Les Nations unies ont constaté qu’Al Shabaab avait reçu des instructions techniques des Houthis et des livraisons d’armes en provenance du Yémen entre juin et septembre 2024. Ces armes ont été utilisées lors d’attaques menées contre les forces de l’Union africaine par Al Shabaab en septembre et en novembre. L’ONU a également découvert qu’Al Shabaab avait envoyé plus d’une douzaine d’agents au Yémen pour y être formés par AQAP, notamment à la technologie des drones.
En août 2024, les autorités du Puntland ont arrêté sept membres présumés d’Al Shabaab et saisi cinq drones suicides. Al Shabaab utilise des drones depuis des années pour recueillir des renseignements, effectuer des reconnaissances et créer des films de propagande, mais il n’avait pas encore utilisé de drones armés. Les experts estiment qu’il ne s’agit là que du début de l’utilisation d‘armes plus perfectionnées qui pourraient être mises au point après la formation dispensée par les Houthis. Al Shabaab a fait la démonstration de ses capacités accrues et du déploiement de drones lors de son offensive de 2025, au cours de laquelle il a pu reprendre des quantités considérables de territoires que le gouvernement somalien avait gagnés au cours des années précédentes.
Le pétrolier Sounion, battant pavillon grec, après avoir été lourdement endommagé par les Houthis lors de multiples attaques au large du Yémen en août 2024. (Photo : NurPhoto/Nicolas Koutsokostas)

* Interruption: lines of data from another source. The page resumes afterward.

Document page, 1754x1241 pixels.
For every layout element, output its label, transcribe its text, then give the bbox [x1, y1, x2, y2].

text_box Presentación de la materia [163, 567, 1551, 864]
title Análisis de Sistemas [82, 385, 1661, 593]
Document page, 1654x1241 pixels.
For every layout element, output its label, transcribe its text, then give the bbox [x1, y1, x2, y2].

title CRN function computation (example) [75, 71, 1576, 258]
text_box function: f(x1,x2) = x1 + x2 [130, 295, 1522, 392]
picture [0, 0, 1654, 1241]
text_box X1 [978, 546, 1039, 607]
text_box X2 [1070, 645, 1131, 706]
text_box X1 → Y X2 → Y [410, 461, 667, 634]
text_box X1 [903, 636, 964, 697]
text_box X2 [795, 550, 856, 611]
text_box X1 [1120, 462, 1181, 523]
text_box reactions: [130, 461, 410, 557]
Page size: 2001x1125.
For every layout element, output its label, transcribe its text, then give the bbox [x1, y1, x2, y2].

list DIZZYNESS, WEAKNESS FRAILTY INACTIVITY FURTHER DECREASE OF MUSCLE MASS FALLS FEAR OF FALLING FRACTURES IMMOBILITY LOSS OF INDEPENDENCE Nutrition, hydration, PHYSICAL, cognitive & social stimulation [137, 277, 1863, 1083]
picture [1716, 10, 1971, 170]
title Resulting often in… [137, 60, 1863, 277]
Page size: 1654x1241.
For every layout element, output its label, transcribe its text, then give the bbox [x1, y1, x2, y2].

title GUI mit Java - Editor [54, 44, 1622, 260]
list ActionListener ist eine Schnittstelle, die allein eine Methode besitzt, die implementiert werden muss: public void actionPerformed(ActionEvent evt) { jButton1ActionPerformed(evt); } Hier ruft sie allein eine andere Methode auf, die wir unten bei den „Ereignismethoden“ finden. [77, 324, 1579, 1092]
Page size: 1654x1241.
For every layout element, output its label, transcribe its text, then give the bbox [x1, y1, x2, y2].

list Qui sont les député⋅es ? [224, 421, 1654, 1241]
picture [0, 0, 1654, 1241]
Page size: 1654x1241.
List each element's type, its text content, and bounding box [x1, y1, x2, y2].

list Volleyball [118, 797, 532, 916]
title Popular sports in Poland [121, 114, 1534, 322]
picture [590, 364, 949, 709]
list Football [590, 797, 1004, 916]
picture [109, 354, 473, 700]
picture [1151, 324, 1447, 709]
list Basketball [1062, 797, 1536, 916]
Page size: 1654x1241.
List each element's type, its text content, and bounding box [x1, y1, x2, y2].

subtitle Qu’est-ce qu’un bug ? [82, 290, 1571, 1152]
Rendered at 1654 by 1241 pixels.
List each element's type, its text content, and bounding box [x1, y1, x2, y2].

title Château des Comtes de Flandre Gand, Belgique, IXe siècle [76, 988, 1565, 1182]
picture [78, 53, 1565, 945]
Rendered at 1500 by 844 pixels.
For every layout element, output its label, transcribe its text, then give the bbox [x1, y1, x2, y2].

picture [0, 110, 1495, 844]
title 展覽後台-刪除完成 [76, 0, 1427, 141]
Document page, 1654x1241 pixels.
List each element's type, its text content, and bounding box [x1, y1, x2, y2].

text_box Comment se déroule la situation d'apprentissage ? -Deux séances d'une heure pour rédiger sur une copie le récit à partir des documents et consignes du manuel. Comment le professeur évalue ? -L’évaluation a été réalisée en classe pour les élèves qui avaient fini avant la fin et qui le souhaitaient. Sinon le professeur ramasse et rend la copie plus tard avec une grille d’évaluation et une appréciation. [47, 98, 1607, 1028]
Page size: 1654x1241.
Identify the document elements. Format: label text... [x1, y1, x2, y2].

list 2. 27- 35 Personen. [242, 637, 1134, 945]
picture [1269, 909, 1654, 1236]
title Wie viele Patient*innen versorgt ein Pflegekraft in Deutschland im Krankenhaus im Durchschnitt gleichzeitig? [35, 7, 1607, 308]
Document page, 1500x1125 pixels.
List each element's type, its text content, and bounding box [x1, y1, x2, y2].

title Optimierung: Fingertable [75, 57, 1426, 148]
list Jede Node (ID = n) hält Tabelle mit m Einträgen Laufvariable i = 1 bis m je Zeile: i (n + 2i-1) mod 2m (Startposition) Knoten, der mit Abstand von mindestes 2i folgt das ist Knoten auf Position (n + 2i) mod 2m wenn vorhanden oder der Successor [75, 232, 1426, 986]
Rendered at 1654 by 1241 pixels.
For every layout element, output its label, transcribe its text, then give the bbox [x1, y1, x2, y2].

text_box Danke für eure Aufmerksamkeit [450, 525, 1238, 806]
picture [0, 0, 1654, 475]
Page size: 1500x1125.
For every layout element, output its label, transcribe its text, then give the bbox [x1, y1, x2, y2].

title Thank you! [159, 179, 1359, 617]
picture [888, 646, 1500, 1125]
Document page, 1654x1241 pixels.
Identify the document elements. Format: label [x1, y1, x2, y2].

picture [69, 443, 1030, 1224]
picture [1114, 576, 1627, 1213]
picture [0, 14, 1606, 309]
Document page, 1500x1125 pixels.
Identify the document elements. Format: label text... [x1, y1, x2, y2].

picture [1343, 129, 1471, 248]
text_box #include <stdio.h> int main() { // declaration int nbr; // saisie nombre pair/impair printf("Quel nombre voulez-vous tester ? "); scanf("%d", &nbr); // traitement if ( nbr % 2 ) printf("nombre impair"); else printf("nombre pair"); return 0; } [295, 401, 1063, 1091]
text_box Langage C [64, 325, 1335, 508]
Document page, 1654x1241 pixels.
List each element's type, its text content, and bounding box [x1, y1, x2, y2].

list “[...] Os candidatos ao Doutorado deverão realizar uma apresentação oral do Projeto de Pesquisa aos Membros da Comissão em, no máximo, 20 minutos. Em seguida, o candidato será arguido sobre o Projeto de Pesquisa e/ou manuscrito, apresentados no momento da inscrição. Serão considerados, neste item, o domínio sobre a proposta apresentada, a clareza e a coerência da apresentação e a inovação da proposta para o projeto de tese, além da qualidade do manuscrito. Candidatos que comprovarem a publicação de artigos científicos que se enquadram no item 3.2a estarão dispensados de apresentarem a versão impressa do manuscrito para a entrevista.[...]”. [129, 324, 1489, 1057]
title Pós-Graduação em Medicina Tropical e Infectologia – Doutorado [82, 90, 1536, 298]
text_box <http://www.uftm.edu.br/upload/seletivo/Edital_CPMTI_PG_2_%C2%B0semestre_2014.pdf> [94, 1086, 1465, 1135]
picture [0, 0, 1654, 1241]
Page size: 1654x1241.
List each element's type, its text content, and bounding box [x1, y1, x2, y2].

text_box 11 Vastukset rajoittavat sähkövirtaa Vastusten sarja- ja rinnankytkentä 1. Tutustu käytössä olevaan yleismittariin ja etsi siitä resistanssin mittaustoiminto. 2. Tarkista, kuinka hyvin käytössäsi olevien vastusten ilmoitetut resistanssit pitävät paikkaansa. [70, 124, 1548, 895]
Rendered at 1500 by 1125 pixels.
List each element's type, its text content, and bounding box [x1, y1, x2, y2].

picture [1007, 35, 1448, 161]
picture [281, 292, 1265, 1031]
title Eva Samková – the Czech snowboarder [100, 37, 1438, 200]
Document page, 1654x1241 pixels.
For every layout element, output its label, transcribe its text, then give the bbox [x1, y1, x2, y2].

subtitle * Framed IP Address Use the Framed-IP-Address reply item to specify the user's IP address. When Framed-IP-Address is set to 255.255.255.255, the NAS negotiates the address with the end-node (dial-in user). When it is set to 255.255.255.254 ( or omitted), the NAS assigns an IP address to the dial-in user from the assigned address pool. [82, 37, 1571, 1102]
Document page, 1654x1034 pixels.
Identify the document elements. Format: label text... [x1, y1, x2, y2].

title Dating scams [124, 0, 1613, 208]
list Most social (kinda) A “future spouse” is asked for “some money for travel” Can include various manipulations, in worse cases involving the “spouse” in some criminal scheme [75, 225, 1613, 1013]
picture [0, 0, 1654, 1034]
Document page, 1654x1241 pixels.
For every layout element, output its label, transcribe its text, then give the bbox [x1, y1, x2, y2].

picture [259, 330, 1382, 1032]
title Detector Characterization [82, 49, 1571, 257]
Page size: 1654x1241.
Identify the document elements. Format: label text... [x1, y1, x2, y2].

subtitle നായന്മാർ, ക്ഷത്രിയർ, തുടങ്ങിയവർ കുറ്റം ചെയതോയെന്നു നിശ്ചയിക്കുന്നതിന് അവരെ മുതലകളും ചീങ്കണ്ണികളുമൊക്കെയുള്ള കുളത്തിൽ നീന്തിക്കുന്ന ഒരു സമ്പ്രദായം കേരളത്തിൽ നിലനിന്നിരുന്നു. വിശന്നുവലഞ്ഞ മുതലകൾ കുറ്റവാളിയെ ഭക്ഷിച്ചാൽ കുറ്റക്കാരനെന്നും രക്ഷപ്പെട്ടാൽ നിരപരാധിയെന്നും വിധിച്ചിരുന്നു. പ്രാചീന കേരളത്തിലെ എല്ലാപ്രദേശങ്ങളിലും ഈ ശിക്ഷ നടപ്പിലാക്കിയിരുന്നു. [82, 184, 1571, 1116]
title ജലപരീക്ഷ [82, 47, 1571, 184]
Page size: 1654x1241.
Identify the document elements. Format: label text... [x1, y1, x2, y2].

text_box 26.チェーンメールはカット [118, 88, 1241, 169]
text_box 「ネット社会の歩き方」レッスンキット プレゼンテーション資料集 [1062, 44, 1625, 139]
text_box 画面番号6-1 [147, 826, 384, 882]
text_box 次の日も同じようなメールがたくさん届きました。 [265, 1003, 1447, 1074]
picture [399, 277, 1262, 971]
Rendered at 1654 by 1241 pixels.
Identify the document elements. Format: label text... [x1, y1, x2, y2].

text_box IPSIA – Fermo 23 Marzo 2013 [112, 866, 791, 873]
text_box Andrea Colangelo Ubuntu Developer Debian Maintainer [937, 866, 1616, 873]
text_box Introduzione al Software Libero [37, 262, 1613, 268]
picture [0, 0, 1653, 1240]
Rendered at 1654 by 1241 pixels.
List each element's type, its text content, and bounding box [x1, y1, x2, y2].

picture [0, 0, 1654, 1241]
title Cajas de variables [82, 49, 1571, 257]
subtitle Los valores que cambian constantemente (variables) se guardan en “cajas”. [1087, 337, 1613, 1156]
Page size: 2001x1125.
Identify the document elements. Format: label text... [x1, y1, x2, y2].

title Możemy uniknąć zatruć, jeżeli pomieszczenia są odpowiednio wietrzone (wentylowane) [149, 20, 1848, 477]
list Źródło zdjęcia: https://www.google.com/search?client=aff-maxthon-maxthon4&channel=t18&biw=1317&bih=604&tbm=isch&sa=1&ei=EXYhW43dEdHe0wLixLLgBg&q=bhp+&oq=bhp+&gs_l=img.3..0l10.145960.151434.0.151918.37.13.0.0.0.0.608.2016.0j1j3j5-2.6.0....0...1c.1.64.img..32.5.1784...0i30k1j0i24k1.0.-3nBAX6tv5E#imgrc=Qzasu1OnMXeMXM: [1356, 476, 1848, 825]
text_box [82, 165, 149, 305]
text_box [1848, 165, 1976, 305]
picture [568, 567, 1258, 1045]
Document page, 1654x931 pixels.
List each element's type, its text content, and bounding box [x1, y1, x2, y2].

Les experts du secteur du transport maritime ont estimé que le détournement des navires marchands au sud du cap de Bonne-Espérance a également augmenté les possibilités de revenus pour les pirates parrainés par Al Shabaab. Le détournement du MV Abdullah par des pirates somaliens à 600 milles nautiques au large de Mogadiscio en avril 2024, par exemple, leur a rapporté 5 millions de dollars. Les taxes provenant de la piraterie pourraient augmenter les revenus annuels d’Al Shabaab, estimés à 200 millions de dollars, et contribuer à son expansion territoriale.
Contrer l’alliance Houthi-al Shabaab
Depuis le début des attaques des Houthis en mer Rouge, deux missions navales défensives régionales – l’opération Prosperity Guardian menée par les États-Unis et l’opération Aspides menée par l’Union européenne – ont permis d’intercepter les attaques des Houthis, d’escorter les navires marchands et de secourir et sauver les navires en difficulté.
À partir de 2024, le Royaume-Uni et les États-Unis ont lancé des frappes aériennes sur des cibles houthies afin de maintenir le passage maritime. Ces frappes s’ajoutent au soutien militaire que l’Arabie saoudite et les Émirats arabes unis apportent au gouvernement yéménite reconnu par les Nations unies.
Les itinéraires de contrebande semblent se concentrer dans la région du Puntland, dans le nord de la Somalie, d’où les armes sont acheminées vers les bastions d’Al Shabaab dans les régions centrales et méridionales du pays. Afin d’entraver cet itinéraire et la résurgence de la piraterie somalienne, la force de police maritime du Puntland et les marines internationales (notamment indienne, britannique et américaine) ont mis fin à un certain nombre d’incidents de piraterie. En outre, l’Union européenne a prolongé son opération Atalante, une opération navale de lutte contre la piraterie, sa mission de renforcement des capacités de sécurité maritime (EUCAP Somalia) et sa mission de formation militaire (EUTM Somalia).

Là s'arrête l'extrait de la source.